Inspecting the dates of the reviews of some popular podcasts, I found no gaps since 2019. This confirms that the reviews have been downloaded without interruption since then.
Curating the Ratings
We need to take care of the following complications:
- Some users have left a suspiciously high number of reviews. Indeed, looking at the content of their reviews they do not look genuine at all: they repeat the same text hundreds of times, with slight variations. We will remove all the users with a rating volume beyond a specific threshold to weed out bots. We set the threshold at 135 reviews by inspecting the content of the reviews and making a judgment call.
- It appears that some podcasts are no longer active, given that their latest review was made years ago. We need to decide whether we want to remove these seemingly inactive podcasts. While we don't want to recommend podcasts that don't exist anymore, their reviews can still help the collaborative filtering model. We will simply remove podcasts which have zero reviews made on or after 2020. Another option would be to include old podcasts in the training of the recommender system but skip them when making recommendations.
- It turns out that there are repeat reviews in the data, meaning that some users left multiple reviews for the same podcast. They are probably just edited or updated reviews. Consequently, we will only consider the latest rating for each user-podcast pairing.
- For the collaborative filtering approach to work, the users need to have rated multiple podcasts and, similarly, the podcasts need to have been rated by multiple users. To ensure this, we need to remove all users and podcasts with a number of reviews below a certain threshold. For example, we could remove all users with under 3 reviews and all podcasts with under 15 reviews. We have to be careful here: removing some users will reduce the number of reviews for some podcasts, which might push some podcasts below the threshold. In turn, removing those podcasts might push some users below the threshold. We need to keep doing this back and forth until the ratings DataFrame stops changing.

▬▬▬▬▬▬

** WHAT YOU WILL DO **
(a) Reproduce everything in the podcast ratings passage from "- It appears" down to "each user-podcast pairing.".
(b) Write the next part of the passage on curating podcast ratings, picking up after its last sentence.
The data that comes after this passage has nothing to do with the work here.

▬▬▬▬▬▬

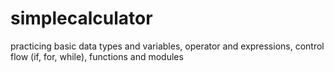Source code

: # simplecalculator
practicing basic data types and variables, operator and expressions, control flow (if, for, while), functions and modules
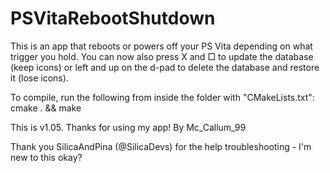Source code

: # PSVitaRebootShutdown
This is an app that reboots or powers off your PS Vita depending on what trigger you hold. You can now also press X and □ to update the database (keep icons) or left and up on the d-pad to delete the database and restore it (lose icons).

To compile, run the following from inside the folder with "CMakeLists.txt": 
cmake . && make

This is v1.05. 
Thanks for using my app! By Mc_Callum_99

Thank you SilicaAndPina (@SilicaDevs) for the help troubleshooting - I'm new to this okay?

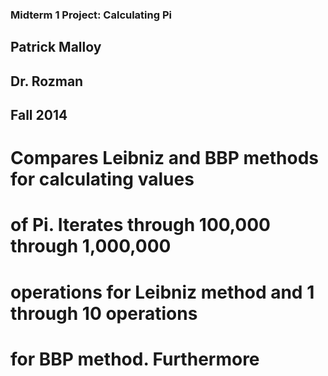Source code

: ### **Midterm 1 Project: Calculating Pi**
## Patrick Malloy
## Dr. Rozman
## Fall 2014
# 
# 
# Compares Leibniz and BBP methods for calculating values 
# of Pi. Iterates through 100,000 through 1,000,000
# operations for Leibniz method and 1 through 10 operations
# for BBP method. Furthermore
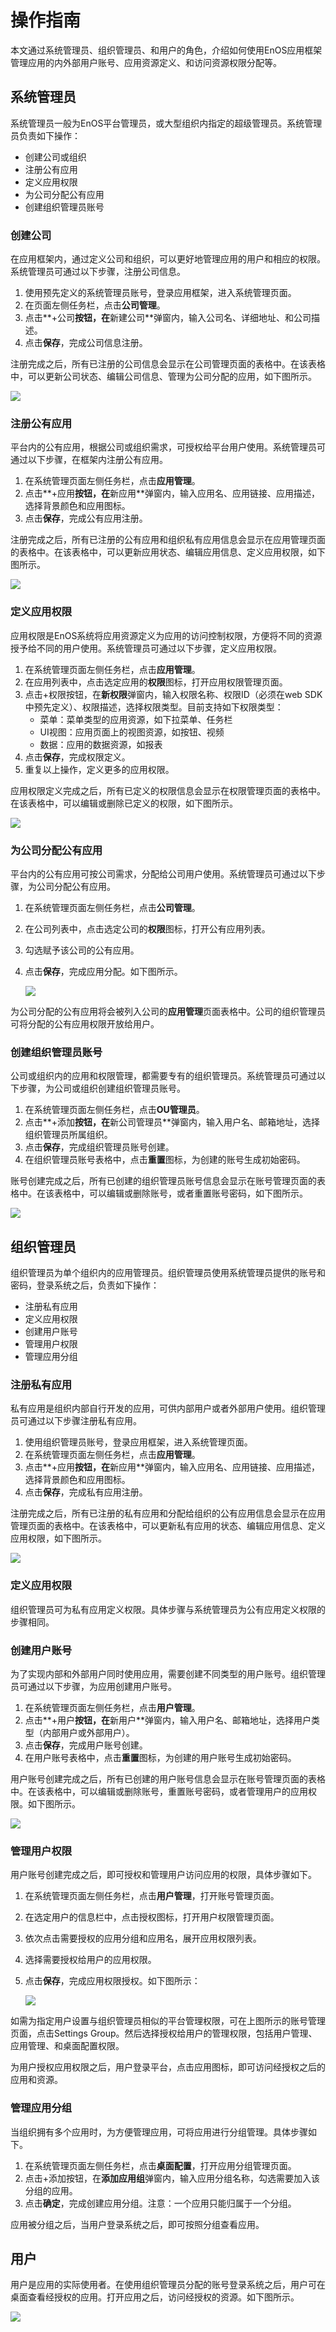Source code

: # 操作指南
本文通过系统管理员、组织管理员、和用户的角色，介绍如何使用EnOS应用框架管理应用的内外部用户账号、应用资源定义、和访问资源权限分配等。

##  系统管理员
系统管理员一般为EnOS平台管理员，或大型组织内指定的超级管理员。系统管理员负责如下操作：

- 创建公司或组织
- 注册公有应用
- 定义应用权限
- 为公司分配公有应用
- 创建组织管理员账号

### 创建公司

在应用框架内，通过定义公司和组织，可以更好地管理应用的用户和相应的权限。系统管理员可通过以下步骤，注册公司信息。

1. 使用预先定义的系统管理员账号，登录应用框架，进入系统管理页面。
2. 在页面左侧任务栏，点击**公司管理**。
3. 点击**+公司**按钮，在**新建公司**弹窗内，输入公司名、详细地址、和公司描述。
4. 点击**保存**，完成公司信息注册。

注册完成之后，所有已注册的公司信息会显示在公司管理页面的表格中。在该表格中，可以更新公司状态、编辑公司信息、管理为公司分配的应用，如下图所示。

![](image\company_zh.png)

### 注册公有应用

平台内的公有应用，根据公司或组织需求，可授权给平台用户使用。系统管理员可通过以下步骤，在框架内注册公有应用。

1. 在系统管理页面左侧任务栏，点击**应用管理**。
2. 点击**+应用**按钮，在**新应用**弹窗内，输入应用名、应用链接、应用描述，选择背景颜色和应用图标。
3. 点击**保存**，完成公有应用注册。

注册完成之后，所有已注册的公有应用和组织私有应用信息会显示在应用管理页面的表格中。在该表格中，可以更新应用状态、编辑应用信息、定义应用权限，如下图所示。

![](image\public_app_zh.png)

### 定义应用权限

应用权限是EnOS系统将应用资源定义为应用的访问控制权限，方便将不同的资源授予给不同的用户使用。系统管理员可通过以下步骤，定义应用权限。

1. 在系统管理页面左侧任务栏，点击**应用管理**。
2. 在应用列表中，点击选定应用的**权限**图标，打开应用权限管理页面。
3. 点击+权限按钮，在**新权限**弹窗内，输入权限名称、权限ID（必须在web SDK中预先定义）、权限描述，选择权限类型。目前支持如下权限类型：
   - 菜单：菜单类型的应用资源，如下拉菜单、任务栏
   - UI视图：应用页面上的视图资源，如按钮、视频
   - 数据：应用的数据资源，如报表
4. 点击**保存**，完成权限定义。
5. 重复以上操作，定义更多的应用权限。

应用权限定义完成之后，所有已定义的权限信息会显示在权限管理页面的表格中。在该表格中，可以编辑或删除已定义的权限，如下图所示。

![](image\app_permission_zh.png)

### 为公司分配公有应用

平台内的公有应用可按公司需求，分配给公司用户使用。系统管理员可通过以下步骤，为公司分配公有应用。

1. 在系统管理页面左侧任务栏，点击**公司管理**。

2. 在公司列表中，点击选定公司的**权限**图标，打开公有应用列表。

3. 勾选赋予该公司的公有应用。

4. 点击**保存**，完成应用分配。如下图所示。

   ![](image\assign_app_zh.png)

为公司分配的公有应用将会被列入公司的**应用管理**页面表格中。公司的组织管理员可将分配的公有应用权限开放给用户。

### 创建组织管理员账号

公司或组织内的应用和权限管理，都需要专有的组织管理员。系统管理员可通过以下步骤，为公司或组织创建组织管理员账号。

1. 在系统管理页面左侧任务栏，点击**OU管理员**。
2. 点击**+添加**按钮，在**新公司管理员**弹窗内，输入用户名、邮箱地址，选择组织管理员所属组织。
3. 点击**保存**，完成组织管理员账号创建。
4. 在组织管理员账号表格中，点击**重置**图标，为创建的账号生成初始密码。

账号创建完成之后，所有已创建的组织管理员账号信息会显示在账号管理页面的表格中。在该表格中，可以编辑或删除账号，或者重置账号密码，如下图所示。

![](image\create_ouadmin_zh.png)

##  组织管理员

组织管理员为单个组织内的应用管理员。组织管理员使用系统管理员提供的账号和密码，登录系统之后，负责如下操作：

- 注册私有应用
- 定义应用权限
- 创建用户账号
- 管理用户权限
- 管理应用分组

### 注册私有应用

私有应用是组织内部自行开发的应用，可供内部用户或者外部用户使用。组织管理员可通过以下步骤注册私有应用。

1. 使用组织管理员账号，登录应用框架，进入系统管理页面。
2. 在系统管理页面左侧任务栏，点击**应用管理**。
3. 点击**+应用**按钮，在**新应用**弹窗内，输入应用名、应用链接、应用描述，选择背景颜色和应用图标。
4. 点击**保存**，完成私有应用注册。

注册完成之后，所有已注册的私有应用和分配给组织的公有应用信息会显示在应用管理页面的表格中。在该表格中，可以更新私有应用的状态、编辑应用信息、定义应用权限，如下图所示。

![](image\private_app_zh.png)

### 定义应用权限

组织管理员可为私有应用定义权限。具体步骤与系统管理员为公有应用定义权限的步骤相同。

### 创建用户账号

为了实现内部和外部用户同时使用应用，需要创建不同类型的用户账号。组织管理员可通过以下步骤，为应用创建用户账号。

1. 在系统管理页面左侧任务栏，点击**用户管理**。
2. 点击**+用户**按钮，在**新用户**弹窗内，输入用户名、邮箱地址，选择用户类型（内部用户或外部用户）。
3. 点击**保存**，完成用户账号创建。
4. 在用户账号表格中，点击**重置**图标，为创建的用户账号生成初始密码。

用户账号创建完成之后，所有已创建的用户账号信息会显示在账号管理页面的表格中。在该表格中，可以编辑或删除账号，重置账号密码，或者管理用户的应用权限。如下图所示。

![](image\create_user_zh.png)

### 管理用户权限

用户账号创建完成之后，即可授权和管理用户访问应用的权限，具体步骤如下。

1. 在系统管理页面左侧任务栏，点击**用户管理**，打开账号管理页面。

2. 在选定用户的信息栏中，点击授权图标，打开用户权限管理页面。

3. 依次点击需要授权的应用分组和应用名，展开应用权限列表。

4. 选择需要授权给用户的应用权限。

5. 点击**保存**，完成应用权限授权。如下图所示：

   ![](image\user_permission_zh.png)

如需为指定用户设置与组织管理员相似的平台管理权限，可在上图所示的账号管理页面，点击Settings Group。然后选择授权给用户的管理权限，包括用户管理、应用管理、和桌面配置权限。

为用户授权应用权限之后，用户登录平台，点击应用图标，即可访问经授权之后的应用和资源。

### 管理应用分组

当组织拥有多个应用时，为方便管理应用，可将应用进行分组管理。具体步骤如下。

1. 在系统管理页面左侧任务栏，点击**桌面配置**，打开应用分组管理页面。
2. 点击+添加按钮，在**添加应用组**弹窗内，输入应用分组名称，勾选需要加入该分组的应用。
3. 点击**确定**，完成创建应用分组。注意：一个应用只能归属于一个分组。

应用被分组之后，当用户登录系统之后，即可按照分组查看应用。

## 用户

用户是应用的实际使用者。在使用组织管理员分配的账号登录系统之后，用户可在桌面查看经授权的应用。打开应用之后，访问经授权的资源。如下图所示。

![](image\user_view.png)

▬▬▬▬▬▬

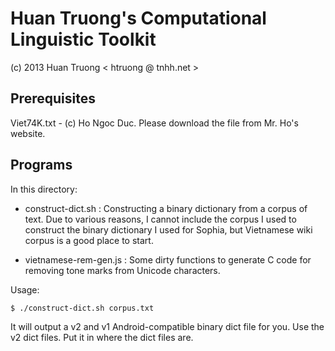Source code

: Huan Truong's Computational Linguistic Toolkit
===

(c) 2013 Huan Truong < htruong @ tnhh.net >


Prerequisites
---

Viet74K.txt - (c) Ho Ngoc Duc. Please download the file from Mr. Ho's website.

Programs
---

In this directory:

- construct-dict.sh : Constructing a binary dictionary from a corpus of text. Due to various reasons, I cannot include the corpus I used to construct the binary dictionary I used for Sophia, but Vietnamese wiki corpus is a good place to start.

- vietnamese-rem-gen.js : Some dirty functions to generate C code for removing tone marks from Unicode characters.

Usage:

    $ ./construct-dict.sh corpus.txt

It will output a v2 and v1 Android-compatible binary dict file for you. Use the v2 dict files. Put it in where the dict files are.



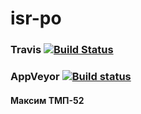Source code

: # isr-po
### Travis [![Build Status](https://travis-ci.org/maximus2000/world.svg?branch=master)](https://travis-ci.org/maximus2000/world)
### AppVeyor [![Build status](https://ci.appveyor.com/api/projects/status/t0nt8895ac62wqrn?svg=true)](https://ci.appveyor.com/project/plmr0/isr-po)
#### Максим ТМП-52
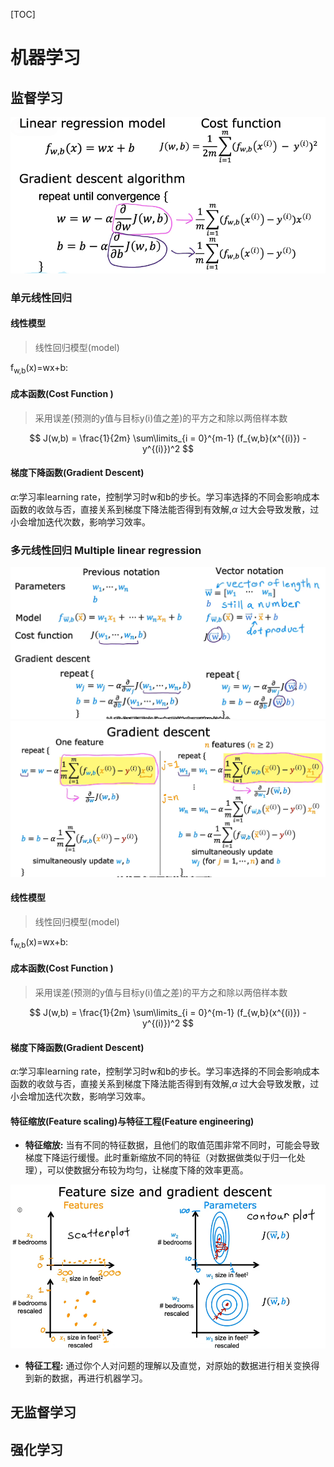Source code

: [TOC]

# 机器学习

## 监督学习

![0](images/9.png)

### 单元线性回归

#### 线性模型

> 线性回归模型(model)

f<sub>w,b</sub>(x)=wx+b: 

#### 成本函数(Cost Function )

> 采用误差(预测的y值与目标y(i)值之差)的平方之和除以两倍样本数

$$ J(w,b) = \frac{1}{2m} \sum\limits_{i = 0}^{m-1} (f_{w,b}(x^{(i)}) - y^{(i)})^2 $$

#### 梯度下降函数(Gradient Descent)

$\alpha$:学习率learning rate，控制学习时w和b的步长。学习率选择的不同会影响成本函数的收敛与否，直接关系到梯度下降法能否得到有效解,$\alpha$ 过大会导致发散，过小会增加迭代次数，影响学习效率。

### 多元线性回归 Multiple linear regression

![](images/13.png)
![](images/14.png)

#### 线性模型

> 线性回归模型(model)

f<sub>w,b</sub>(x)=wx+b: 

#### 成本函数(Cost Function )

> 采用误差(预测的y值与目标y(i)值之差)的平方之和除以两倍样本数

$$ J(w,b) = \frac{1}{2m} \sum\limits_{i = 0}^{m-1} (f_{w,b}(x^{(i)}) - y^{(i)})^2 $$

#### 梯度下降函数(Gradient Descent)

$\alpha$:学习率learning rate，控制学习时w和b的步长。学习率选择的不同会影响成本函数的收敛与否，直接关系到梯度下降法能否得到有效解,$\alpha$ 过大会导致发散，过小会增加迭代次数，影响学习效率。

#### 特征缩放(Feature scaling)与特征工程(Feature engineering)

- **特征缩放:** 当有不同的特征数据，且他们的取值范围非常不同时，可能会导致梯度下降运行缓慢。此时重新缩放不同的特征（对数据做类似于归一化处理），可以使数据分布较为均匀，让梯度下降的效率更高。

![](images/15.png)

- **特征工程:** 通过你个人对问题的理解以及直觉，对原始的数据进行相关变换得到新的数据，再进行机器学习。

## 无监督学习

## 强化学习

▬▬▬▬▬▬

** ACTIVITY ANSWERS **
(a)
- It appears that some podcasts are no longer active, given that their latest review was made years ago. We need to decide whether we want to remove these seemingly inactive podcasts. While we don't want to recommend podcasts that don't exist anymore, their reviews can still help the collaborative filtering model. We will simply remove podcasts which have zero reviews made on or after 2020. Another option would be to include old podcasts in the training of the recommender system but skip them when making recommendations.
- It turns out that there are repeat reviews in the data, meaning that some users left multiple reviews for the same podcast. They are probably just edited or updated reviews. Consequently, we will only consider the latest rating for each user-podcast pairing.

(b)
We will write a separate function to deal with each point.
def remove_suspicious_users(ratings, max_reviews=135):
'Remove users with suspiciously high review count.'
mask = ratings.groupby('user_id')['podcast_id'].transform('count') <= max_reviews
return ratings[mask]
def remove_inactive_podcasts(ratings, latest_rating_year=2020):
'Remove podcasts with no reviews at or after latest_rating_year.'
active = (ratings.groupby('podcast_id')['created_at']
.transform(lambda c: c.max().year)
>= latest_rating_year
)
return ratings[active]
def keep_only_latest_rating(ratings):
'Remove repeat reviews, keeping the latest. Also sorts the ratings by date.'
return ratings.sort_values(by='created_at', ascending=False).drop_duplicates(subset=['podcast_id', 'user_id'])
def remove_low_rating_users_and_podcasts(ratings, min_user_reviews=3, min_podcast_reviews=15):
'Alternate between removing podcasts and users with insufficient reviews until there are none left.'
result = ratings.copy()
while result.shape:
previous_shape = result.shape
mask = result.groupby('podcast_id')['user_id'].transform('count') >= min_podcast_reviews
result = result[mask]
mask = result.groupby('user_id')['podcast_id'].transform('count') >= min_user_reviews
result = result[mask]
if result.shape == previous_shape:
return result
ratings = remove_suspicious_users(ratings_raw)
ratings = remove_inactive_podcasts(ratings)
ratings = keep_only_latest_rating(ratings)
ratings = remove_low_rating_users_and_podcasts(ratings)
ratings
podcasts = extract_podcasts(ratings)
podcasts.sort_values(by='rating_count', ascending=False)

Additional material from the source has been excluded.